‘Pay to wait’: playing defense with dividends

Amidst the ongoing series of seesaw trading sessions, more investors are looking for a source of continuity to counter volatility. Given the unpredictability of market behavior for the rest of the year, investors focused on greater stability may find safety in low-volatility stocks that offer dividends.

“The money has to be put to work. So, if you’re going to do it, value and dividends are a good approach,” Andrew McOrmond, managing director of Wallachbeth Capital, said in an interview on ‘ETF Edge’ on Wednesday.

McOrmond explained that for investors needing a steady influx of income, the yield from dividends is a reliable source of income regardless of treacherous market swings.
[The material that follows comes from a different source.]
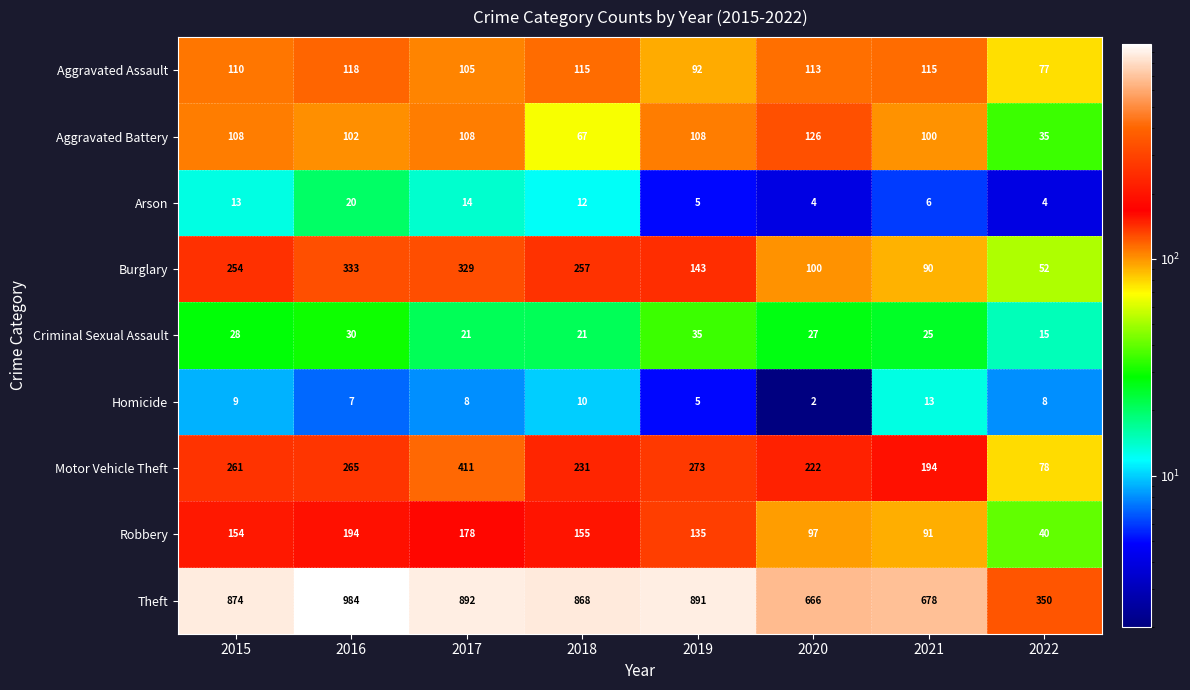

What is the difference between the second highest and minimum values in the Aggravated Assault series?

38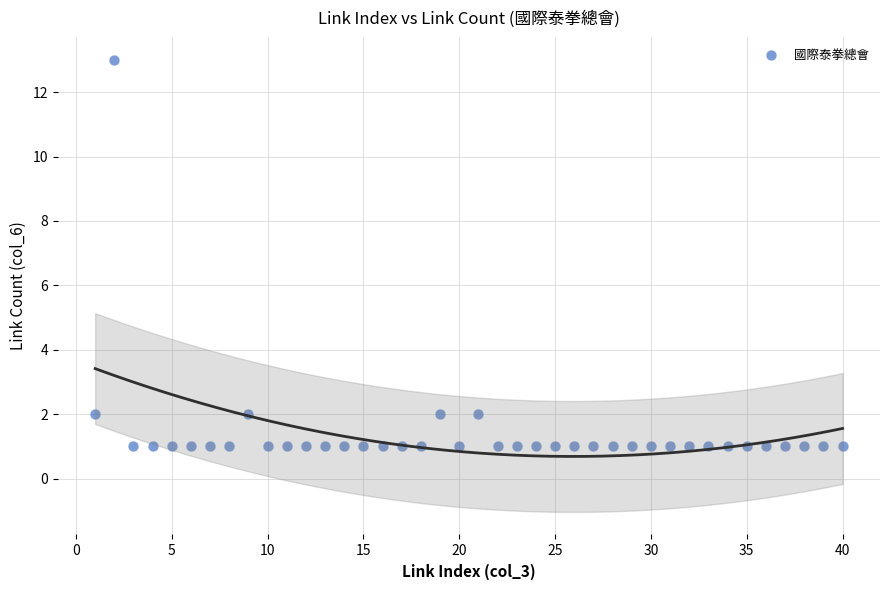

What is the range of Y values (max minus min)?

12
Despite analysts warning not to expect too much from dividends and buybacks, inflows into those funds have held steady in 2022. Dividend funds took in $3 billion in June and $43 billion this year, according to research from SPDR Americas.
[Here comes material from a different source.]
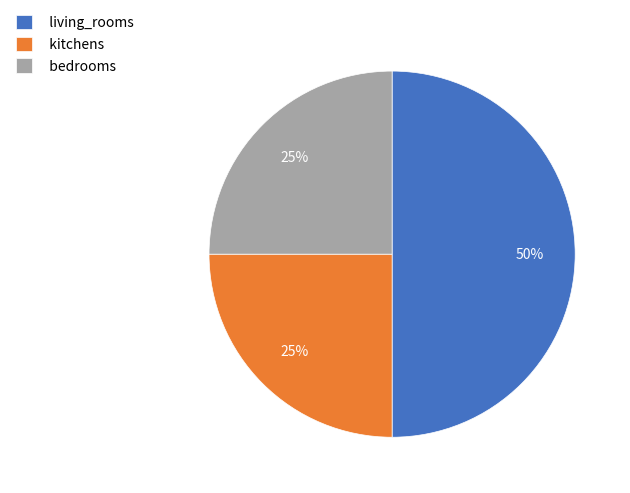

Combined, do bedrooms and living_rooms account for over 50%?

Yes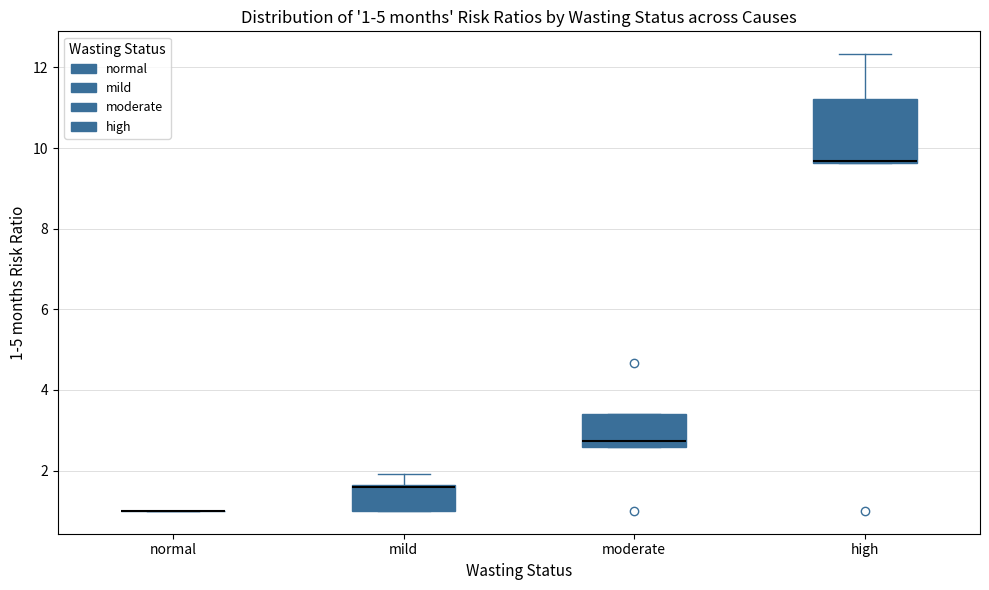

Comparing the boxes themselves (not the whiskers), which one is the tallest?

high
“The overlay of quality and emphasis with value is key,” Matt Bartolini, head of SPDR Americas Research at State Street Global Advisors, told Leslie Picker in an interview on ‘ETF Edge’ on Wednesday.

Bartolini said dividend stocks have faced some near-term volatility compared to the market. Given the macro foundation as well as the fundamental foundation within these types of strategies, there is still more room for returns in dividend ETFs, he added.
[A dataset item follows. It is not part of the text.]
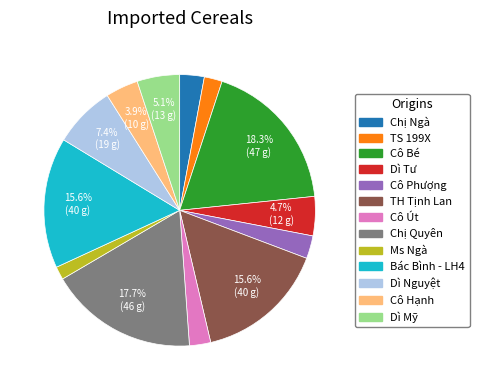

Which slice is the smallest?

Ms Ngà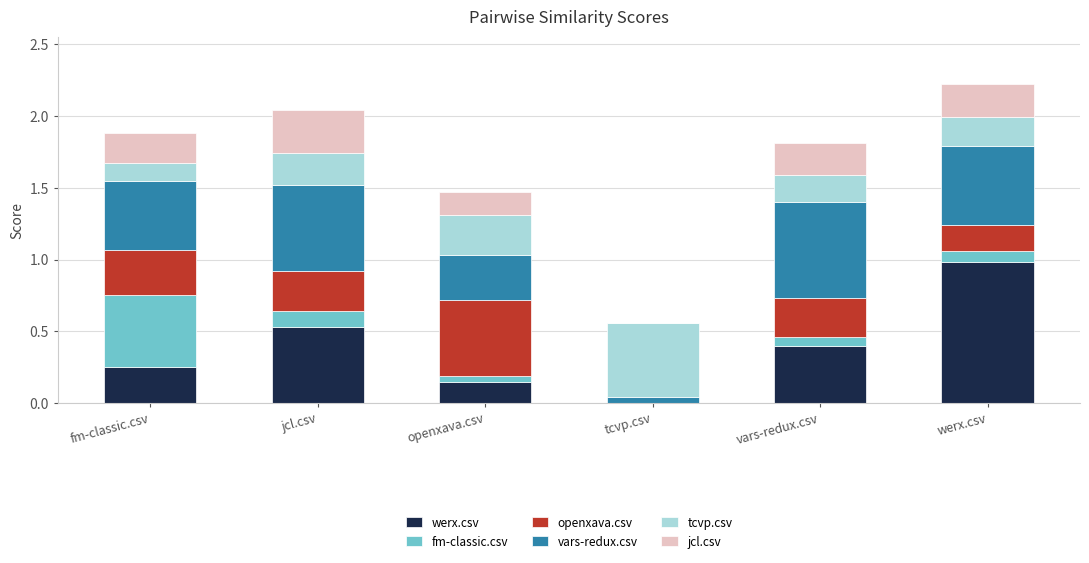

Does the chart contain stacked bars?

Yes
“There are some companies that have consistently increased their dividends for more than 30 years,” Bartolini said. “And they’ve clearly seen some market cycles that are probably worse than where we are now.”

With the recent sharp fall in commodity prices, there has been an exodus to dividend funds. Bartolini said flows indicate a willingness to hedge and a margin of safety from equity allocation. Price has been a strong performance factor given its correlation with rates.

“Profitability has been paramount in this type of market cycle,” Bartolini said. “We’ve seen profitable stocks outperform unprofitable stocks for 12 consecutive months. And stocks that consistently pay dividends are generally profitable because they aren’t going to pay out if they are unprofitable.”

Beyond dividend stocks, bond ETFs are another haven for investors during uncertain times.

“There will always be money going into both,” McOrmond said. “You can start thinking about proactive management — whether you’re choosing a manager, or you’re doing it yourself.”

He pointed to actively managed SRLNs, where you can choose the right bind for one to perform better.

“This could be a good time for proactive management,” McCormond said. “Even if you’re choosing a dividend stock ETF, you’re just using your head. I think that’s a trend going forward in both fixed income and equities.”